In Memoriam Wall, Photo by Jin Lee
In addition to the construction artifacts, the 9/11 Memorial and Museum hosts items related to the history of the World Trade Center, including the 9/11 event of 2001 and the previous WTC bombing of 1993 where six people died. The collection includes more than ten thousand historical pieces such as archival documents, 37 large artifacts like first responder vehicles, photographs, personal effects and memorabilia, expressions of tribute and remembrance, websites, recorded testimonies, and audio and video digital files.
The museum and memorial were the first to be opened on the devastated World Trade Center site. The new One World Trade Center was an entirely separate project and was built while Mendes and crews worked on the memorial and museum. Though designed and constructed by another group, One WTC’s simultaneous construction required intricate coordination between the two projects, Mendes said.
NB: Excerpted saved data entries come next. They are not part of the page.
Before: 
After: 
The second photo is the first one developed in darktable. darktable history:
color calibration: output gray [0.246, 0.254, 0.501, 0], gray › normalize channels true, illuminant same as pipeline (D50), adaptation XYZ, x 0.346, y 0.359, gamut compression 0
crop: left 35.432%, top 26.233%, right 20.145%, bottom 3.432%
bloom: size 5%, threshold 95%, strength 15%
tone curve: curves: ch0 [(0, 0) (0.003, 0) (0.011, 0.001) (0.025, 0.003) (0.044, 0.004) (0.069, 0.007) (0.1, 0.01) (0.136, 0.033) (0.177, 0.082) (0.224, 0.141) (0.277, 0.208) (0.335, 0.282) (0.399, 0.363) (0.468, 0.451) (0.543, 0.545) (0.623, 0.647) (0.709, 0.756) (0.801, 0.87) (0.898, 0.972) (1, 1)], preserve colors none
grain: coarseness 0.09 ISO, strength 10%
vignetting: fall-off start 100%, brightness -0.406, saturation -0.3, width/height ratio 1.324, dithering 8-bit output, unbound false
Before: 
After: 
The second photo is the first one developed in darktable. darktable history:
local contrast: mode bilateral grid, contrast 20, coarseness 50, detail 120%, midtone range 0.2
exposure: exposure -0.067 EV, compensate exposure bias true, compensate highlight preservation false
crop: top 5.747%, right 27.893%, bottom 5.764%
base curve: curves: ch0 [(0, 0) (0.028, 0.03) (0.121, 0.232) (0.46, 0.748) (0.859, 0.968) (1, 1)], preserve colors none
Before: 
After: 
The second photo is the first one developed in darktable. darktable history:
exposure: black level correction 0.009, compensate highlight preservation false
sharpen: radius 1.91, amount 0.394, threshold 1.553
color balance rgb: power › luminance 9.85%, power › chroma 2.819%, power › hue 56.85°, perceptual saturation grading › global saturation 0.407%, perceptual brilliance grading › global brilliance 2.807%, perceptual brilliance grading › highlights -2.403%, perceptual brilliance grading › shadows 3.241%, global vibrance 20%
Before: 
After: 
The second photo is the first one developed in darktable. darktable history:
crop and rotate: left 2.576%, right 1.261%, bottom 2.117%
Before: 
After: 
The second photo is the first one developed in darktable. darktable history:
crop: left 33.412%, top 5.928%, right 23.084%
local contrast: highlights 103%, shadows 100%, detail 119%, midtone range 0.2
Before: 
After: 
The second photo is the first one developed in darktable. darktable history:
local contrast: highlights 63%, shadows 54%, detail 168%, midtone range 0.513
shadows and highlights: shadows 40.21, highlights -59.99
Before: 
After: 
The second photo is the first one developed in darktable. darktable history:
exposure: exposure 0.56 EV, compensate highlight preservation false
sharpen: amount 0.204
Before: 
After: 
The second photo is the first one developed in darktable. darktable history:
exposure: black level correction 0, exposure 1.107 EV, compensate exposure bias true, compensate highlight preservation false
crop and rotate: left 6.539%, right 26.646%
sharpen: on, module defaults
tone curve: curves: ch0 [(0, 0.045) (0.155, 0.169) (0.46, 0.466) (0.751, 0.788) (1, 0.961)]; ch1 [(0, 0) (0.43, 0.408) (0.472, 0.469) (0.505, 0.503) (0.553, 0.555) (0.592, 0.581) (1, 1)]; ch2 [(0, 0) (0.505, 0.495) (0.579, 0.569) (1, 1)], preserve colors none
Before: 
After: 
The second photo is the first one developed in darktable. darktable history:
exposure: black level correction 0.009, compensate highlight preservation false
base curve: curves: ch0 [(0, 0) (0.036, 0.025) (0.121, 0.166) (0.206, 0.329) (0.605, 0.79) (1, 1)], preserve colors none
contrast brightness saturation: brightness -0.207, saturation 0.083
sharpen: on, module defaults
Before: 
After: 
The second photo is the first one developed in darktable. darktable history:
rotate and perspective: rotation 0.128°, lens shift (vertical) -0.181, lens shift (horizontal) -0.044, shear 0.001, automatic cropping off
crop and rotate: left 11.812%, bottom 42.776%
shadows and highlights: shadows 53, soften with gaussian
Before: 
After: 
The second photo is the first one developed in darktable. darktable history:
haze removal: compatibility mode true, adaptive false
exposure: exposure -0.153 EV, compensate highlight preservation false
The new One World Trade Center opened its doors in October 2014 and is the tallest building in the Western Hemisphere. It stands at a symbolic 1776 feet tall with 104 stories.
Construction is ongoing in the area. A total of seven buildings came down in lower Manhattan due to 9/11. Other construction projects will be in the works for years to come. This doesn’t hinder visitors. According to museum officials, more than three million people visited the museum in the first year from September 11, 2011 to September 11, 2012. Between 8,000 and 9,000 people visit the 9/11 Memorial and Museum each day.
Today especially, Kimmel & Associates would like to salute every single fallen soul who lost their lives in this American catastrophe. May your memories live on from the efforts of those who worked hard to construct the 9/11 Memorial and Museum in your honor. Your memories will ever be present from the reconstruction of the One World Trade Center and associated buildings, as well.